While more characters are on the way, having just these first four archetypes made getting to grips with the game quite manageable. I spent time at the event getting used to the grappling hooks of the Assassins, and while nowhere as accomplished as some of the devs, I was swinging around the edge of the map in no time. Trying to learn the nuances of the Titan’s rocket launcher, to early detonate and send an incoming enemy flying off the map, or any of the character’s super abilities, like the Vanguard’s Starfall, which creates a low grav bubble and kicks everyone caught inside it up into the air.
The mixture of varying gravity and characters are already enough to create those water cooler moments – do people talk near water coolers anymore? – but they can be amplified by what is a rather fascinating new game mode called Overcharge.
The start of the match sees the teams fight over a battery in the heart of the map’s low gravity well, trying to get it back to their base and defend it until it can charge up to 100% to score. It sounds simple, but the initial flurry of combat in the middle quickly turns to a form of attack and defence. You can’t just run in and out of the enemy base either, as the battery gets a shield whenever its dropped that needs to be drained before it can be picked up again. In other words, you need to work as a team to control the area before making a daring escape.
Another clever twist is that the battery doesn’t lose any charge when it’s stolen. It could almost be advantageous to swoop in when it’s nearly done and only have to defend for the last few moments. Even once the battery hits 100%, there’s an American sports inspired 20 second period in which you still need to guard it in order to score, allowing for the last ditch attempt to spirit it away. It’s agonising when it’s stolen right at the last, and even though it felt as though the odds were stacked a little too heavily in favour of the defence, the potential for last second drama runs all the way through.
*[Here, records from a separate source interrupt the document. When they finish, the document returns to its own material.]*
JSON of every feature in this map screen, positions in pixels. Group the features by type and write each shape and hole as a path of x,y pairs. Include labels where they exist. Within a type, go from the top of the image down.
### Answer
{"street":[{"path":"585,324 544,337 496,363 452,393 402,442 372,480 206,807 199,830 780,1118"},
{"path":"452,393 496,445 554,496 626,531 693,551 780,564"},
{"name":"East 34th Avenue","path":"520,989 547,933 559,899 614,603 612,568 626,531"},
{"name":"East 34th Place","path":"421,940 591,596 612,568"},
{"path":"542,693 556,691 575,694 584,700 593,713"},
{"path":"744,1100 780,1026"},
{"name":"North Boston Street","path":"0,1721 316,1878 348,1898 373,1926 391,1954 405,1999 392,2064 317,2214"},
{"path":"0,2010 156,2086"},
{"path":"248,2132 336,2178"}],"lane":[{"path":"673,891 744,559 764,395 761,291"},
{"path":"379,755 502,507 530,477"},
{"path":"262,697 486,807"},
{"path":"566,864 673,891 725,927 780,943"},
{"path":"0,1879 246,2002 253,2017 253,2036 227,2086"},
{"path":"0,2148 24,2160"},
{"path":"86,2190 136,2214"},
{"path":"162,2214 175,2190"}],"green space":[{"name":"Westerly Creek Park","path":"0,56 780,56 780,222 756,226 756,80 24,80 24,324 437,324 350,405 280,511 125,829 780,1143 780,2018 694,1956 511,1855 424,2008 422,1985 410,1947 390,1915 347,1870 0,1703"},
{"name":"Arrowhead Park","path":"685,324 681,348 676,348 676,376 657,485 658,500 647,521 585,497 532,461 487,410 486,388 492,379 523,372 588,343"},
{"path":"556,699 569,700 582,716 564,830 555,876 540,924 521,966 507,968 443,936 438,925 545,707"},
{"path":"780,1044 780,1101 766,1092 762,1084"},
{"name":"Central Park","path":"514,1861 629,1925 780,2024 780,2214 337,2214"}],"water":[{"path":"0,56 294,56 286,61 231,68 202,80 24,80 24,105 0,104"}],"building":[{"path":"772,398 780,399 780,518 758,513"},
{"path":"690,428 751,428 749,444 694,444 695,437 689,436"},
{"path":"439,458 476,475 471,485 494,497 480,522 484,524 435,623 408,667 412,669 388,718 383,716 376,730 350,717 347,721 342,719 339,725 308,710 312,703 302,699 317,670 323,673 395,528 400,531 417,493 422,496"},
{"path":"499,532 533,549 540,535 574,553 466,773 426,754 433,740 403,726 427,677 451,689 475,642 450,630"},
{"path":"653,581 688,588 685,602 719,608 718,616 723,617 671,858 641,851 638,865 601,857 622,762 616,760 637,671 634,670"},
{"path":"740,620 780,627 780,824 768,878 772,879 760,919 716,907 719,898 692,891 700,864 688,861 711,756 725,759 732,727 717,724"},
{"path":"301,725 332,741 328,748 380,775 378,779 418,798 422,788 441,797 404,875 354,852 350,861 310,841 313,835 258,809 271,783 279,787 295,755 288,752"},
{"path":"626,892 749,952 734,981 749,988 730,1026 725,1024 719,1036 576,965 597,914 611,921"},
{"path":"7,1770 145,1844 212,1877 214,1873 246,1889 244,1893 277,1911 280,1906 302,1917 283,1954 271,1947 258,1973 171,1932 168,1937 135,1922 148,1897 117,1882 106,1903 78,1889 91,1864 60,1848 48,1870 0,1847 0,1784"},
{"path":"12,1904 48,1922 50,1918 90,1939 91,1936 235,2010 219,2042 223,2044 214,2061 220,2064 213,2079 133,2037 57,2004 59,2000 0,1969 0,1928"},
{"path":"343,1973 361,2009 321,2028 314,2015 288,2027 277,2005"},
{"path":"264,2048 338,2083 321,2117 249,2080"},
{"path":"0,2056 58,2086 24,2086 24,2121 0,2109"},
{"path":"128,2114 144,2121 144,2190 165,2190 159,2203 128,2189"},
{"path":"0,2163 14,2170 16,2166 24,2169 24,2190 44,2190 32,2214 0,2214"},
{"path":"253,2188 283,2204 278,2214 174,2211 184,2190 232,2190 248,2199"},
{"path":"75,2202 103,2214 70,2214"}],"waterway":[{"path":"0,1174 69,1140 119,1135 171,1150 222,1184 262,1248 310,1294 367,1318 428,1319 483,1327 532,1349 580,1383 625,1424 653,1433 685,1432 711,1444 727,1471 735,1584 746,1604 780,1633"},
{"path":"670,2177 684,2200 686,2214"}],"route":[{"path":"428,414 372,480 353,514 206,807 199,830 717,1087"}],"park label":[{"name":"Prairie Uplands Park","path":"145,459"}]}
Boss Key talk about having “Modes that Matter”, and that certainly feels like it’s true of Overcharge. You won’t see Team Deathmatch or plain old Capture The Flag here, though I feel these would still work well off the back of the game’s variable physics, but they’ll build a handful of similarly inventive and innovative twists on ideas we’ve seen elsewhere.
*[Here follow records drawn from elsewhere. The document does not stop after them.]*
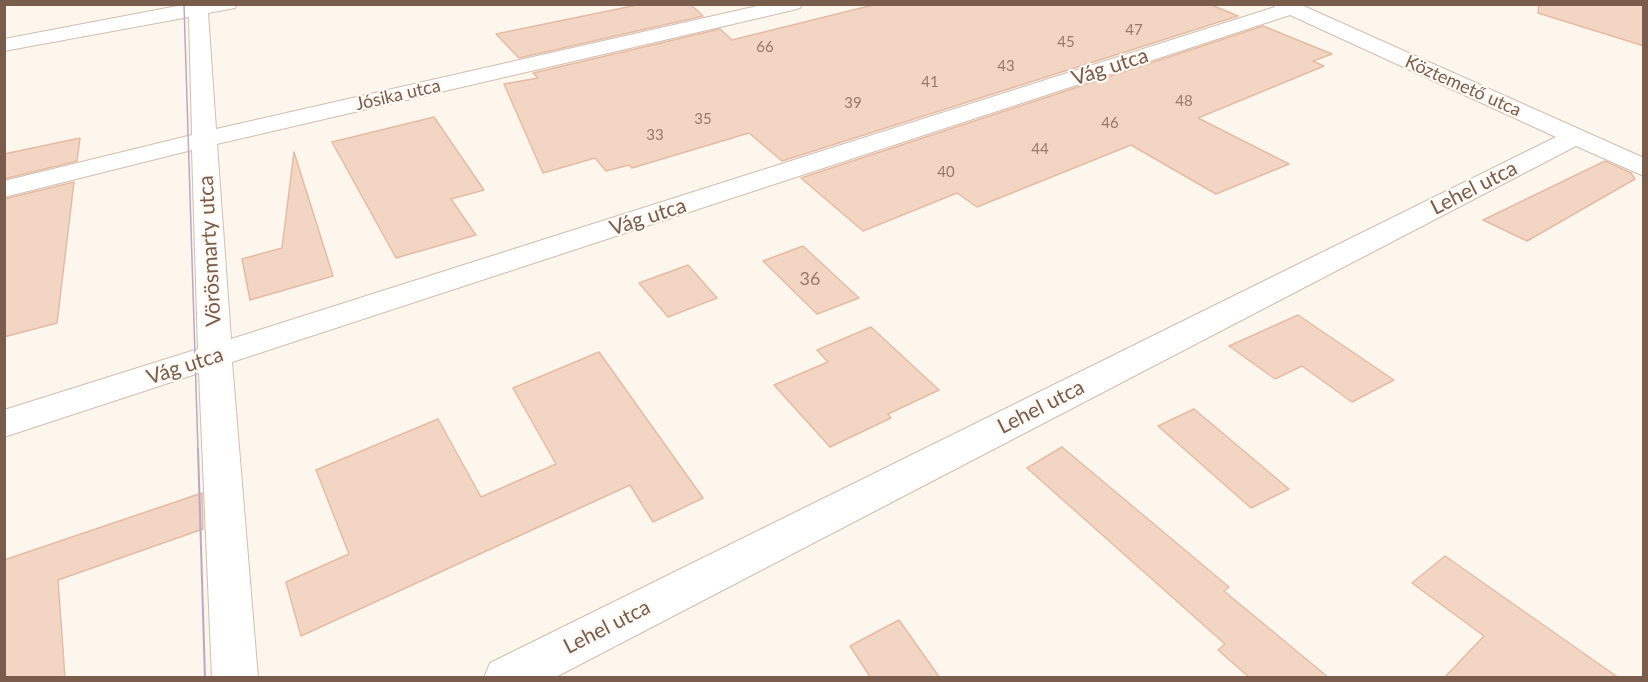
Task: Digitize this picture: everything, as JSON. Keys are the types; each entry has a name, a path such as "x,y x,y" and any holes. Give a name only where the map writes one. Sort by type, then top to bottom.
{"street":[{"name":"Jósika utca","path":"4,189 205,139 793,4"},
{"name":"Vörösmarty utca","path":"208,6 205,139 215,357 235,678"},
{"path":"4,45 208,6"},
{"name":"Köztemető utca","path":"1286,6 1644,168"},
{"name":"Vág utca","path":"4,424 1286,6"},
{"name":"Lehel utca","path":"507,678 1575,137"},
{"path":"1621,157 1644,145"}],"building":[{"path":"642,4 690,4 703,16 519,58 496,34"},
{"path":"877,4 1209,4 1238,16 782,161 749,133 632,168 629,165 606,171 595,158 543,173 504,84 538,78 533,73 720,29 732,40"},
{"path":"1539,4 1644,4 1644,46 1538,13"},
{"path":"1263,26 1332,54 1313,61 1324,66 1198,118 1289,164 1216,194 1131,145 977,207 957,193 863,231 801,178"},
{"path":"434,117 484,190 451,199 476,235 396,258 332,142"},
{"path":"80,138 77,161 4,179 4,154"},
{"path":"294,152 333,276 250,300 242,259 282,248"},
{"path":"1605,161 1631,173 1635,179 1527,241 1483,220"},
{"path":"74,182 57,323 4,337 4,199"},
{"path":"803,246 859,298 817,314 763,261"},
{"path":"688,265 717,298 668,317 639,283"},
{"path":"1298,315 1394,380 1352,402 1302,366 1275,379 1229,346"},
{"path":"871,327 939,390 888,414 891,418 830,447 774,385 828,362 817,350"},
{"path":"599,352 703,498 653,522 630,485 301,636 286,582 349,554 316,470 438,419 481,497 556,464 513,388"},
{"path":"1194,409 1289,489 1251,508 1158,426"},
{"path":"1062,447 1229,587 1224,591 1329,678 1250,678 1218,650 1225,644 1027,468"},
{"path":"202,493 203,529 58,580 65,678 4,678 4,560"},
{"path":"1445,556 1619,678 1444,678 1484,636 1412,583"},
{"path":"899,620 940,678 871,678 850,646"}],"tram line":[{"path":"184,4 198,451"},
{"path":"198,449 205,678"}]}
Though Boss Key are purely focussed on making LawBreakers for PC, they’re not ruling out the possibility of releasing the game on console, just saying that someone else would be handed development duties. Watching trailers and videos, it looks too fast and twitchy for anything but a keyboard and mouse, but sitting down to actually play and with the characters in my control, it feels like it would still work well on a gamepad.
Either way, there’s a lot of nuances to learn within the game. Though I grasped the basics of each character, watching developers play the game highlighted some of the extremes that they can be taken to. I was particularly taken with the grace and speed with which the Assassin characters could swing around the map, searching for prey to drop down upon from above.
In a lot of ways, LawBreakers is an encapsulation of the direction that first person shooters have taken over the last few years. There’s distinctive characters, a certain vibrancy to the art style, a faster pace than we had for much of the last decade. Put like that, it doesn’t sound like anything special, but alongside a polished look and feel, the unifying notion of gravity manipulation and some clever twists to its game modes help it to stand out.
We travelled to North Carolina and visited the Boss Key Productions studios for the purposes of this preview and surrounding content. Travel and accommodation for this event was provided by Nexon.